The $300,000 prize money will be split among students and entrepreneurs. Ten startups will get $15,000 this summer to develop and test their gigabit business ideas. A local judging panel will give a $100,000 prize for the winner. A separate student contest will carry a $50,000 prize. The deadline for entries is March 1.

Chattanooga is the only place in the United States providing such high-speed service. But others are on the way: Google is going into the Internet service provider business, stringing fiber on telephone poles in Kansas City, Missouri, and adjacent Kansas City, Kansas. The first of its customers should get a connection by the middle of 2012, a spokesman says.

Video is the fastest-growing bandwidth-hogging app, and it could be an important driving force for faster Internet speeds. Google is, in fact, hoping to provide a TV service as part of its broadband efforts. Earlier this month, the company filed applications with the Missouri Public Service Commission and the Kansas Corporation Commission that would allow it to supply a TV service.

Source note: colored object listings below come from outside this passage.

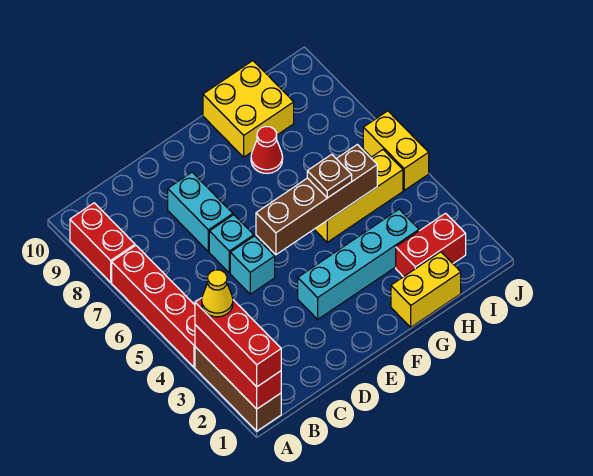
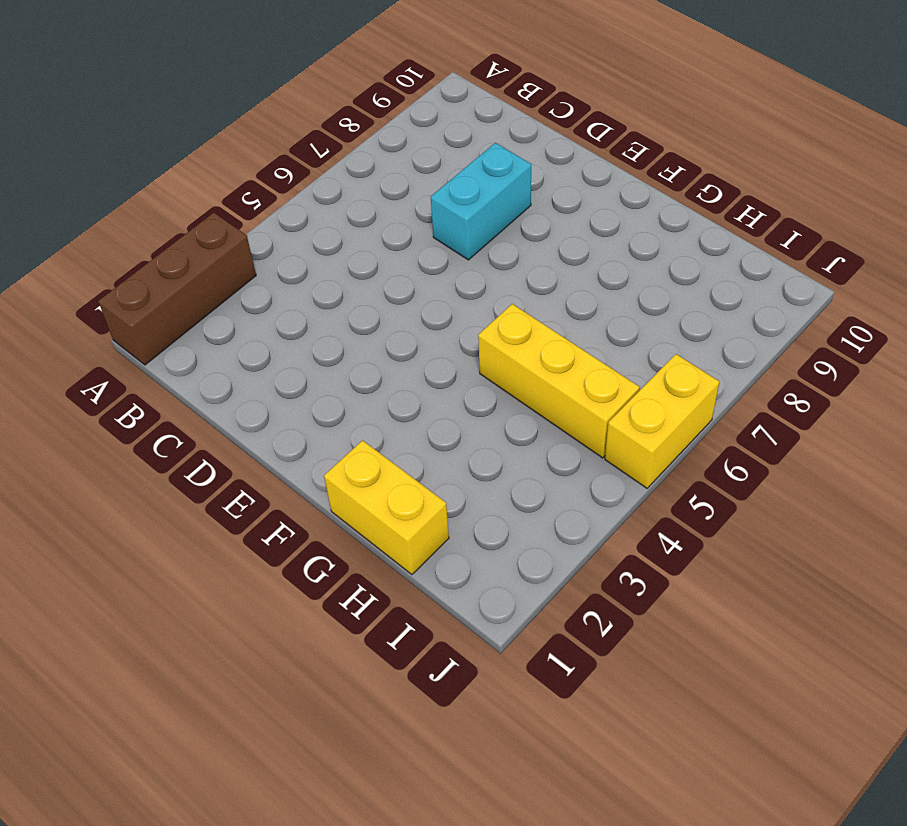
none -> red brick A4:A7 level 1
none -> red brick A8:A9 level 1
none -> cyan brick D5 level 1

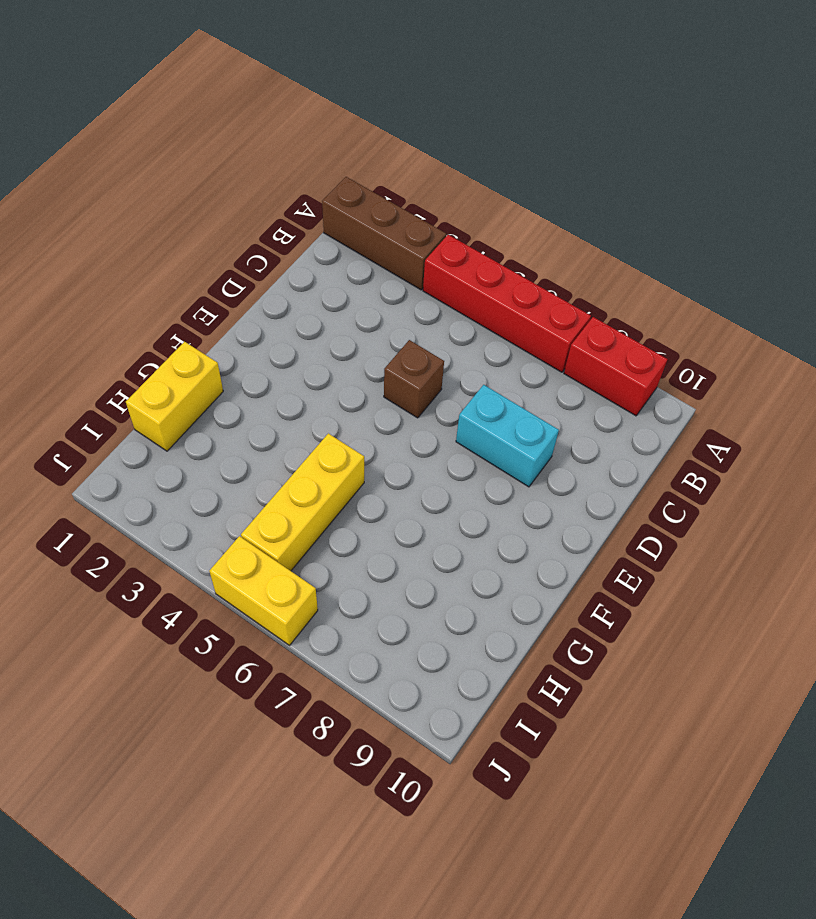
brown brick D5 level 1 -> cyan brick D5 level 1
none -> cyan brick D6 level 1
none -> cyan brick E3:H3 level 1
none -> red cone G8 level 1

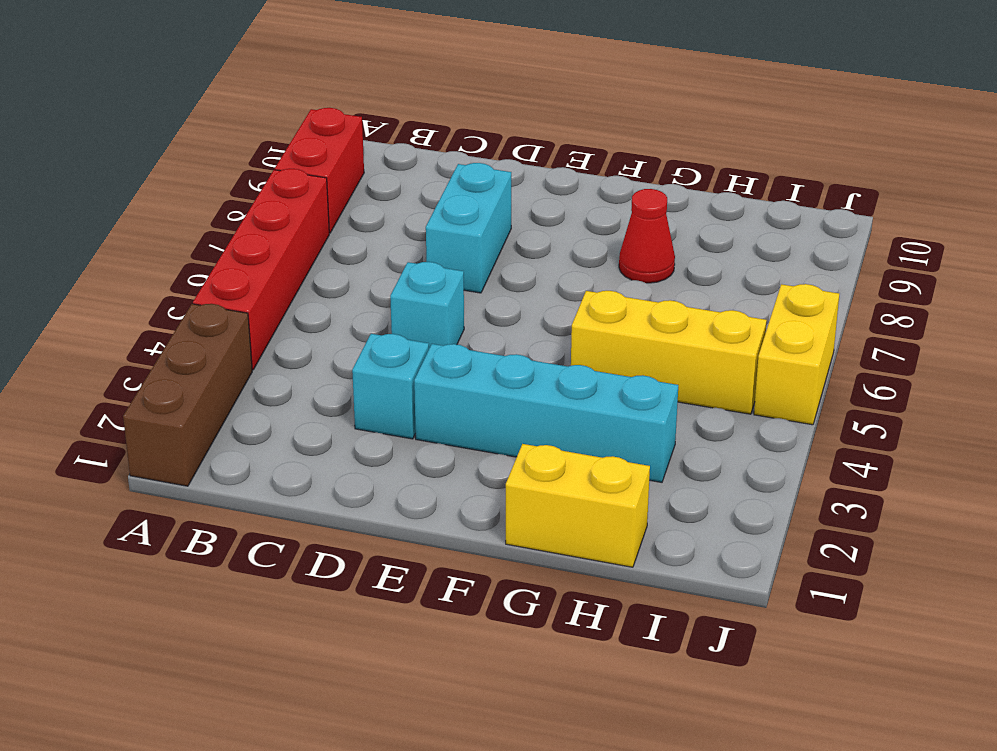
cyan brick D3 level 1 -> cyan brick D6 level 1
none -> yellow brick G9:H10 level 1
none -> red brick H2:I2 level 1
none -> red brick A1:A3 level 2

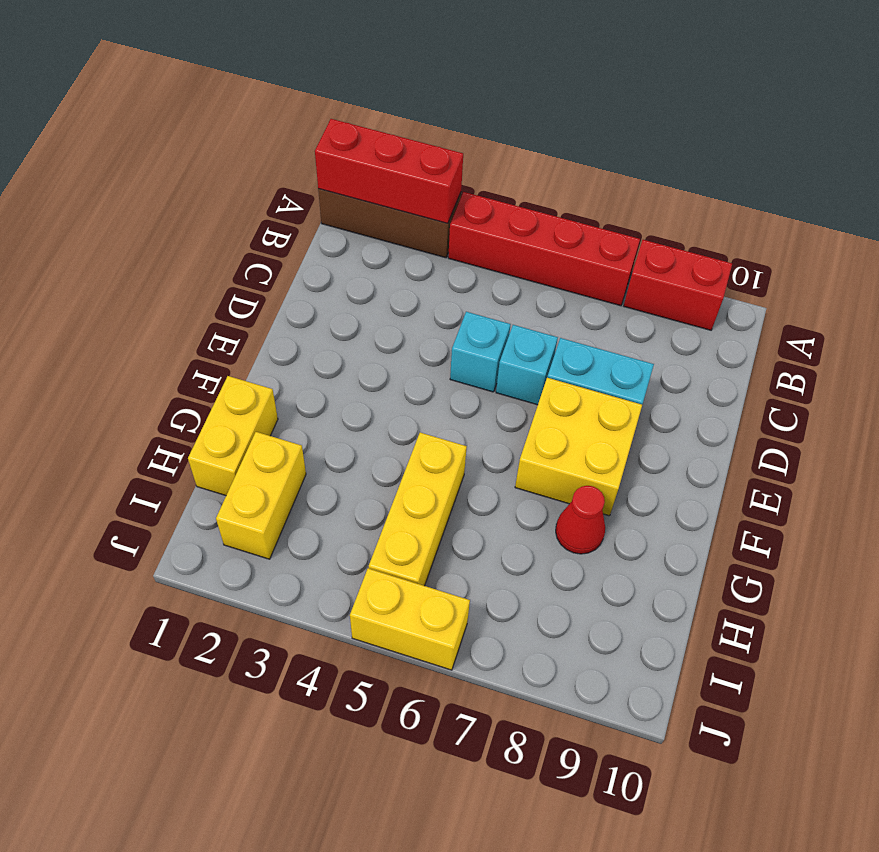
yellow brick E7:F8 level 1 -> yellow brick G9:H10 level 1
yellow brick H2:I2 level 1 -> red brick H2:I2 level 1
none -> cyan brick E3:H3 level 1
none -> brown brick E5:H5 level 2
none -> red brick A1:A3 level 3

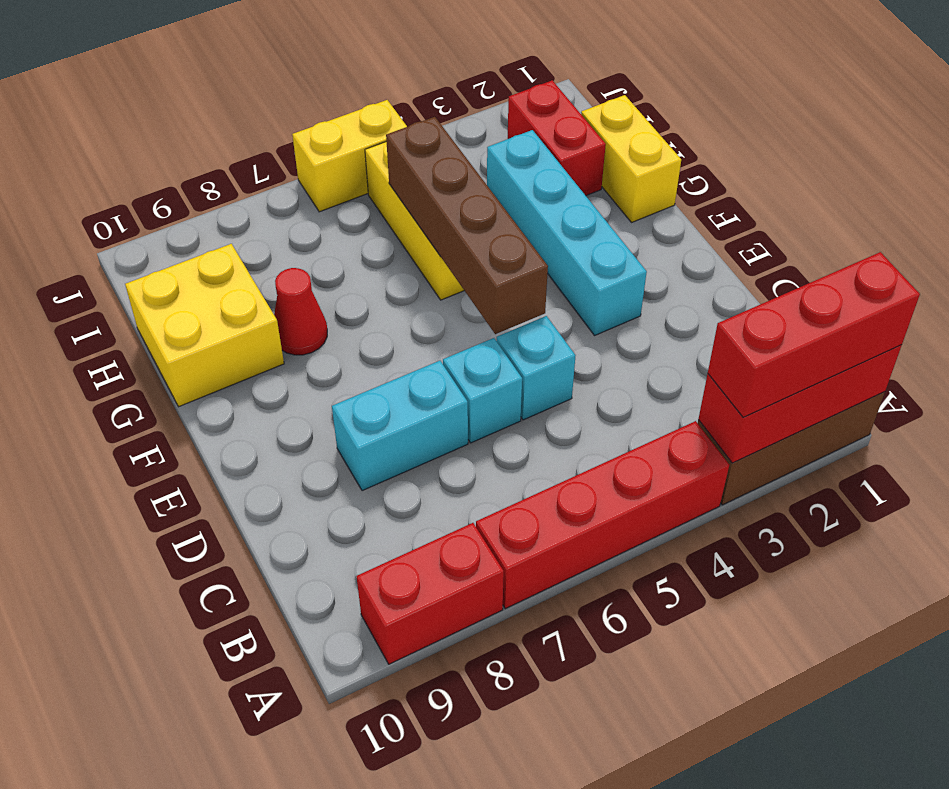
none -> brown plate G5 level 3
none -> yellow cone A3 level 4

The U.S. Federal Communications Commission in 2010 defined “basic broadband” as at least four-megabits-per-second download speed and one-megabit-per-second upload speed. The efforts in Chattanooga and Kansas City are a step toward carrying out the FCC’s ambitious National Broadband Plan, which aims to not only provide this minimal level of service to every community, but also to achieve the more ambitious goal of providing a majority of households with 100-megabit-per-second service by 2020.

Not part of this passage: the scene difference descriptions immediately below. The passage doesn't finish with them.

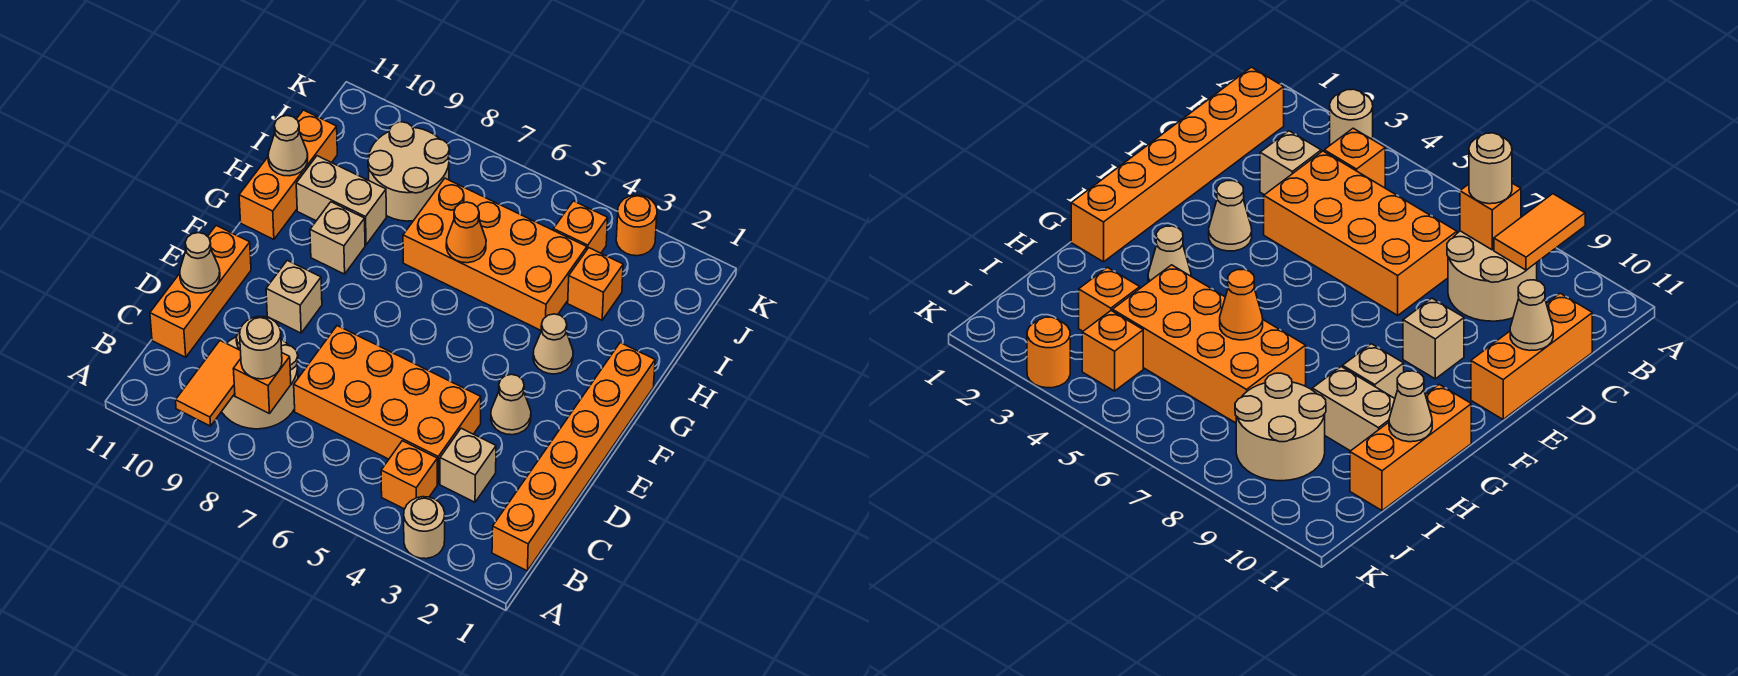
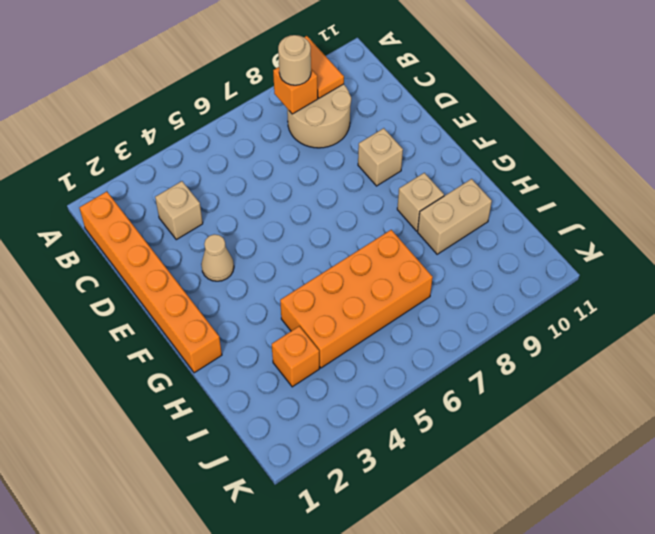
none -> tan round brick A3 level 1
none -> orange brick B4 level 1
none -> orange brick C4:D7 level 1

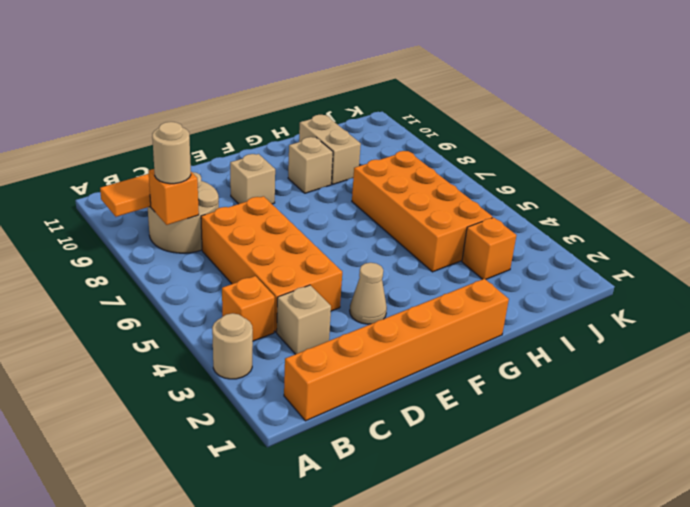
none -> orange brick C11:E11 level 1
none -> tan cone G3 level 1
none -> orange brick G11:I11 level 1

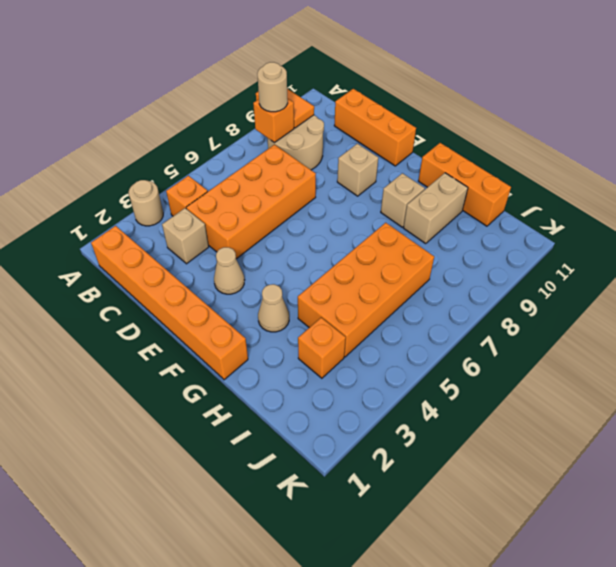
none -> tan round brick I8:J9 level 1
none -> orange brick J4 level 1
none -> orange round brick K3 level 1

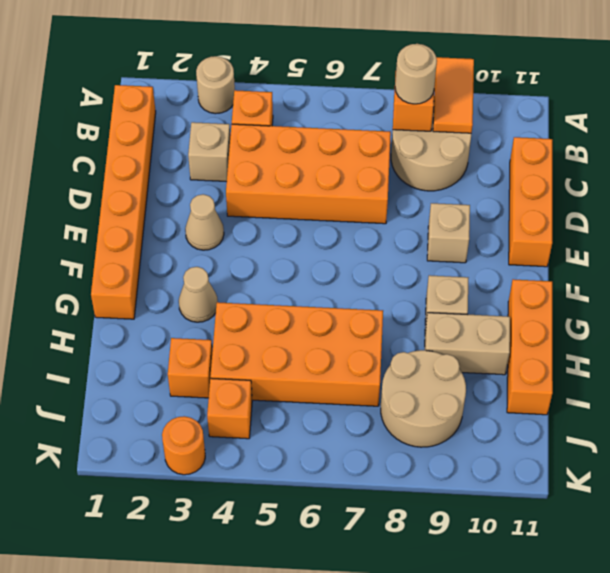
none -> tan cone D11 level 2
none -> orange cone H6 level 2
none -> tan cone H11 level 2

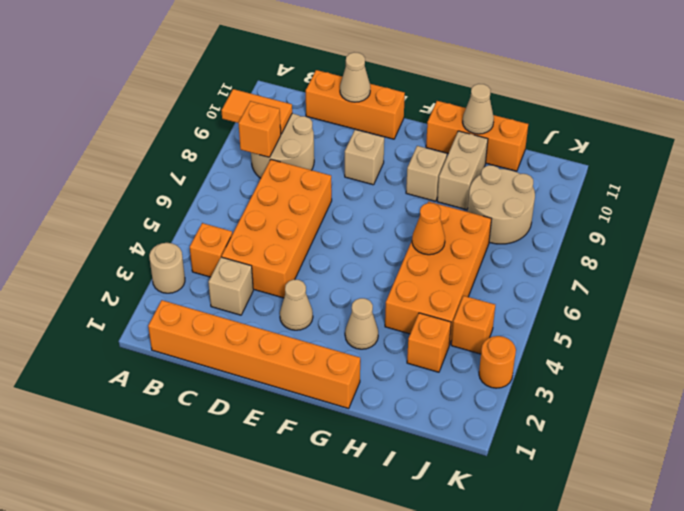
none -> tan round brick B8 level 3

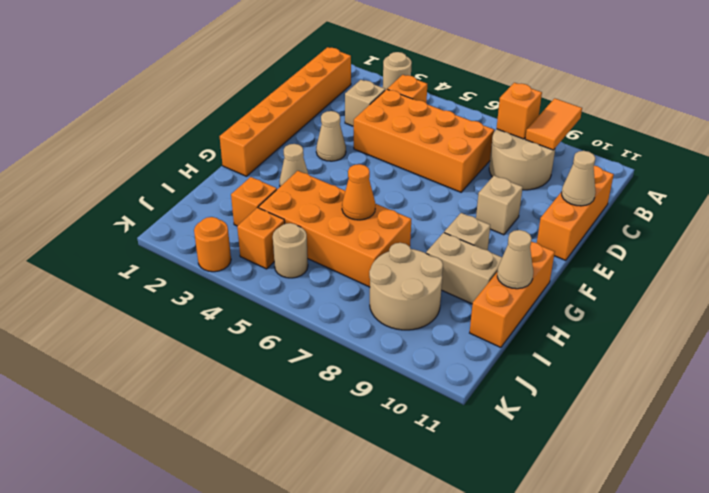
tan round brick J5 level 1 -> tan round brick B8 level 3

The Chattanooga network was built by the city-owned Electric Power Board. The utility uses the fiber partly for a smart electric grid that does things like detect overloads and reroute power on the fly to avoid costly brownouts.

History suggests that faster broadband spurs innovation and new business, says Rob Vietzke, vice president of network services at Internet2, a networking consortium that provides blazing fast Internet to research labs and government agencies. For example, in 2005, YouTube emerged with an application enabled by the growing availability of broadband in U.S. homes and businesses. “Projects like Chattanooga and Kansas City reopen the opportunity for innovation,” Vietzke says. “You can’t predict exactly what will happen, but it lays the groundwork for people to think differently about how they do their work.”

One possible application of one-gigabit service involves streaming super-high definition video at four or more times the resolution of current HD technology, Vietzke says. Such high-quality streams could be useful for telemedicine and realistic remote meetings, but would require at least 100-megabit service, he adds.

Internet2, for its part, is working on delivering 100-gigabit service, initially to research centers in Indiana and Ohio—useful for such applications as crunching data from genomics research and from particle physics experiments at the Large Hadron Collider. (Some scientific instruments dish out even more data—deep-space telescopes, for example, can generate one terabit a second.)

All of this is way beyond the perceived needs of the average Chattanoogan. “Anything that makes my Netflix streaming move faster is okay with me,” quips Tom Balázs, an assistant professor of English at the University of Tennessee in Chattanooga.